Длила чувствовала, как солнце и небо, пальмы и цветы вливаются в душу сказочной, невероятной красотой. Нигде, куда падал её взгляд, не было ни единого серого или бурого пятна, ни единого покосившегося дома. Только небо и солнце, пальмы и цветы. Только радость, только покой. Длила вновь чувствовала себя маленькой девочкой, чувствовала, что она человек…
«Пришла», – решила Длила. Скинув уродливый шерстяной плащ, она бесстрашно вошла в Ашдод.
Так покинула Длила земли колена Нафтали, спустившись через Ашер и Шарон к границе Дана и Йехуды.
Ранним утром тринадцатого авива, щурясь под яркими лучами солнца, Длила с любопытством и, даже с гордостью, шествовала по улицам Ашдода.
Тем временем, на западном склоне горы Мерон шесть семей собрались встретить первый день Песаха. Рассевшись по старшинству за грубым столом, уставленным горькими травами и пресным хлебом, они предвкушали, когда, наконец, подадут зажаренного ягненка. Старейшина Кеназ и старейшина Шела поднимали к небу руки, прося Яхве о позднем дожде. Они взывали к Его милосердию, стеная загрудными голосами, какие было сложно предположить в их тщедушных телах, похожих на свечные огарки. «Да будет гора, где Ты разрешил обитать нам, покрыта обильной, тучной травой! Сделай дома наши ломящимися от богатства, наших сыновей сделай сильными, словно горных медведей. Пусть не коснется нашей земли кровавая битва, и добрые дни пусть будут у нас!». Невозможно было представить, глядя на жителей Мерона, что девять дней назад они так же собрались воедино, чтобы убить молодую девушку, сбросив её с горы вниз головой. Когда молитвы были окончены, жертвы принесены, община воссоединила души и желудки за пасхальной трапезой.

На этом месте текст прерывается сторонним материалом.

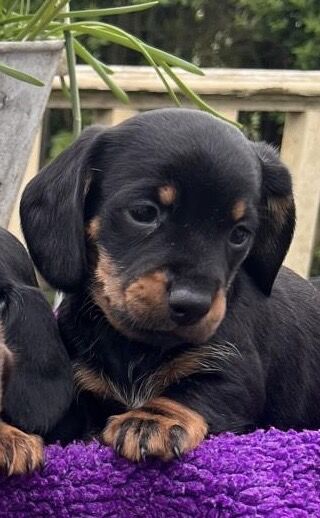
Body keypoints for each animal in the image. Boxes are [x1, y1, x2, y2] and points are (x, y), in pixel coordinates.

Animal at [19, 108, 320, 464]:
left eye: (240, 234)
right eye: (143, 213)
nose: (193, 304)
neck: (136, 347)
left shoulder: (232, 373)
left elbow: (192, 391)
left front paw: (151, 420)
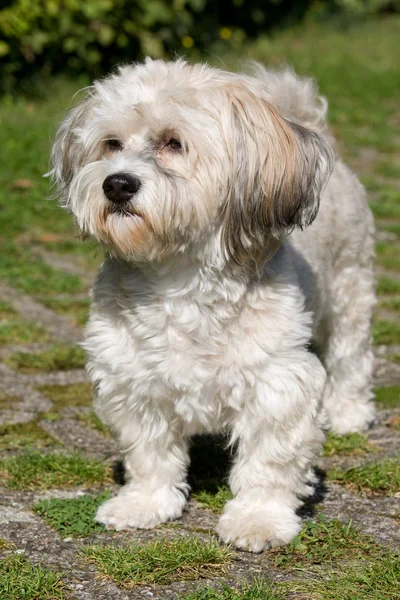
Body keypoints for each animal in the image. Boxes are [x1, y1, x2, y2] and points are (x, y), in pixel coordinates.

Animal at [50, 58, 376, 552]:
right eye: (111, 144)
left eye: (173, 143)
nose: (117, 183)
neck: (180, 279)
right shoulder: (131, 380)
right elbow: (149, 453)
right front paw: (142, 504)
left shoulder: (277, 384)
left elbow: (269, 462)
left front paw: (258, 519)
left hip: (350, 287)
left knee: (351, 355)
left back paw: (348, 412)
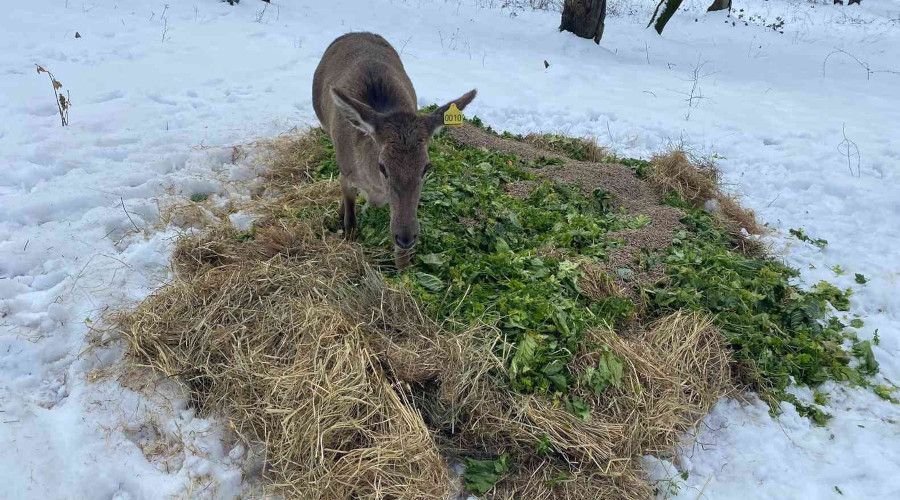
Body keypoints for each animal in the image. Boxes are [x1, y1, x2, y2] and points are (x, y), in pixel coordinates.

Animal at [312, 31, 474, 268]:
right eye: (383, 166)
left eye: (426, 167)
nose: (406, 237)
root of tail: (357, 32)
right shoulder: (346, 173)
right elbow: (350, 215)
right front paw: (346, 230)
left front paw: (404, 268)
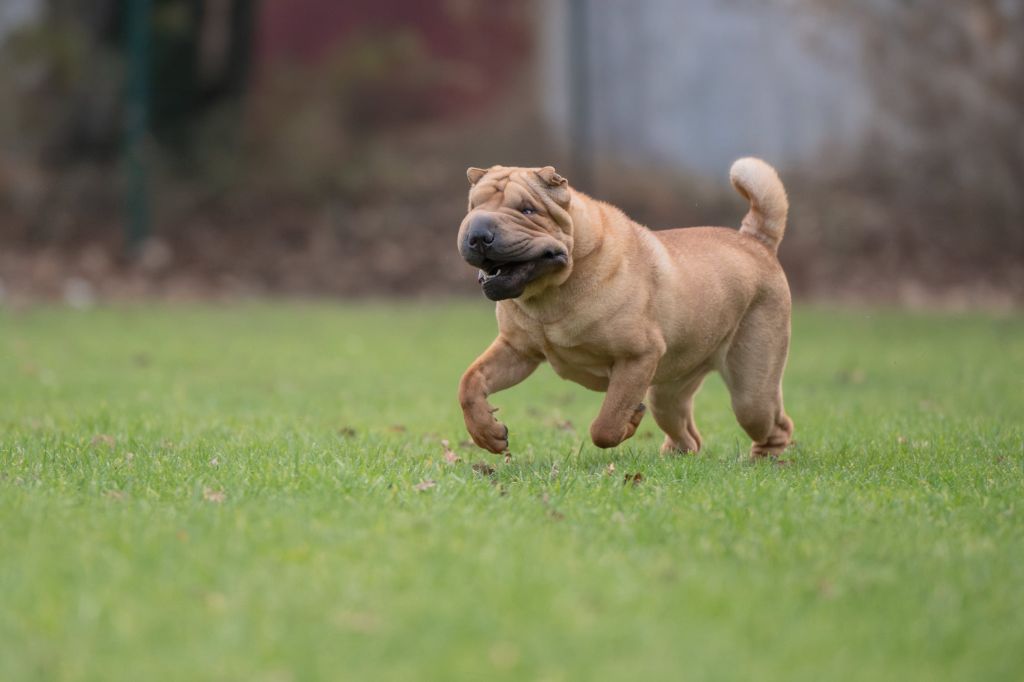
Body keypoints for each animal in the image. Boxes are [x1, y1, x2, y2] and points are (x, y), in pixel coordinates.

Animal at [457, 158, 793, 458]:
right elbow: (470, 382)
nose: (478, 234)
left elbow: (606, 423)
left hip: (752, 388)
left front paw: (629, 421)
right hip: (669, 391)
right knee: (685, 430)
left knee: (773, 422)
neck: (553, 293)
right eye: (474, 207)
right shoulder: (517, 350)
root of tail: (757, 241)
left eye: (527, 210)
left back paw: (767, 458)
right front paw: (486, 433)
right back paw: (676, 455)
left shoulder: (637, 357)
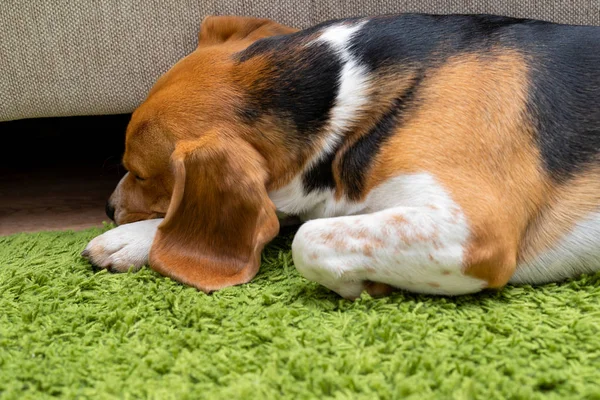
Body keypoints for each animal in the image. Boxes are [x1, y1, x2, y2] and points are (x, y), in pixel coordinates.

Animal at [83, 14, 600, 298]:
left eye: (139, 173)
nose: (107, 207)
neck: (342, 95)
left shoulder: (474, 228)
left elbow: (307, 239)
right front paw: (131, 240)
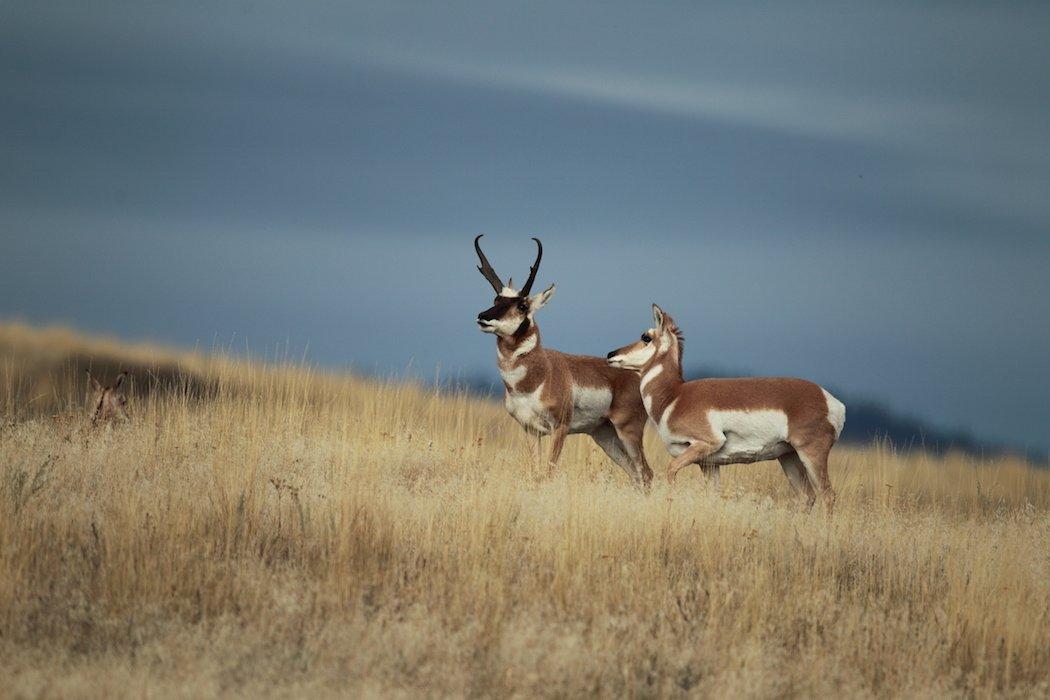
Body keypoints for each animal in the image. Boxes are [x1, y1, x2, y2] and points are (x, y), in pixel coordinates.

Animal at [474, 235, 651, 486]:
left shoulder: (560, 428)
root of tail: (638, 375)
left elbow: (548, 473)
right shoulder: (531, 431)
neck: (538, 376)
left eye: (522, 305)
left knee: (646, 473)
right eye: (496, 299)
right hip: (605, 437)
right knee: (636, 475)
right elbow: (536, 473)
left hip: (628, 432)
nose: (483, 317)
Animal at [609, 304, 844, 505]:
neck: (674, 397)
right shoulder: (709, 464)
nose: (611, 354)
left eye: (645, 337)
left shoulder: (706, 443)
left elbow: (670, 470)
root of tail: (830, 400)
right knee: (808, 497)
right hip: (788, 456)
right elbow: (713, 495)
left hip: (810, 453)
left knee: (828, 495)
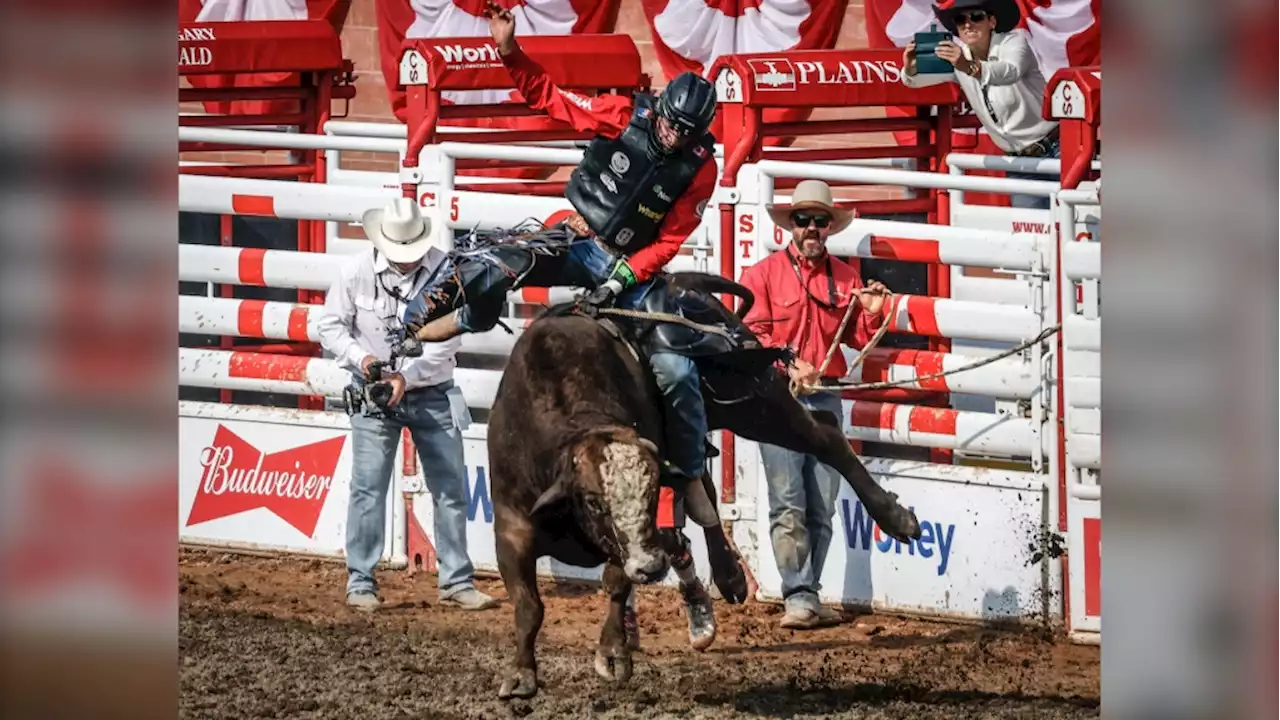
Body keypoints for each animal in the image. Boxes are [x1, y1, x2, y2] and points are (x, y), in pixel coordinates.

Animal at [460, 269, 921, 696]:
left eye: (648, 496)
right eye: (593, 502)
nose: (650, 568)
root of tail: (683, 283)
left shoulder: (634, 539)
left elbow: (616, 582)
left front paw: (613, 652)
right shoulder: (512, 526)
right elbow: (529, 605)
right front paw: (521, 674)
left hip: (750, 399)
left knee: (823, 435)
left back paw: (895, 519)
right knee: (706, 496)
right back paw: (725, 579)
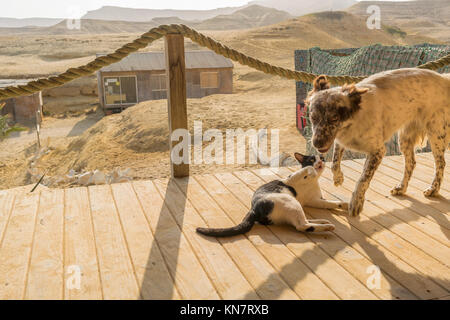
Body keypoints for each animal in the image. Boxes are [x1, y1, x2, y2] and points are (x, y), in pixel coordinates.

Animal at [197, 152, 348, 238]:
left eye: (321, 158)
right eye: (311, 159)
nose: (320, 161)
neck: (313, 181)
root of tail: (253, 209)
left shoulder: (315, 200)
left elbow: (330, 203)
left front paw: (344, 205)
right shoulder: (293, 179)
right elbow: (305, 170)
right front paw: (310, 170)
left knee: (303, 222)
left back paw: (323, 222)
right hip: (291, 202)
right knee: (301, 226)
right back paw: (327, 226)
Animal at [306, 68, 450, 216]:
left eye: (334, 118)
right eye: (313, 117)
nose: (317, 143)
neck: (354, 120)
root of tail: (444, 79)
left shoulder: (378, 151)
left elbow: (363, 179)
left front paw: (356, 202)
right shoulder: (340, 140)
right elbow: (335, 162)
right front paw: (338, 178)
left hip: (436, 135)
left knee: (441, 163)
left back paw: (433, 189)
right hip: (405, 139)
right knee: (411, 163)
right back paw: (401, 187)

– Холодно ей у нас было. Слишком нежная была, потому сбежала, – вдруг не к месту сказала Ахса, отрывая от костей не пропеченное мясо.
Кусочек желтого бараньего жира застрял у нее меж зубов. Он дерзко торчал изо рта, напоминая медовую соту. Родители Длилы, её мужья, старейшина Кеназ, старейшина Шела и прочие угрюмо промолчали. Исполняя заповедь «Радуйся пред Господом, Богом твоим», они сосредоточенно вкушали пищу.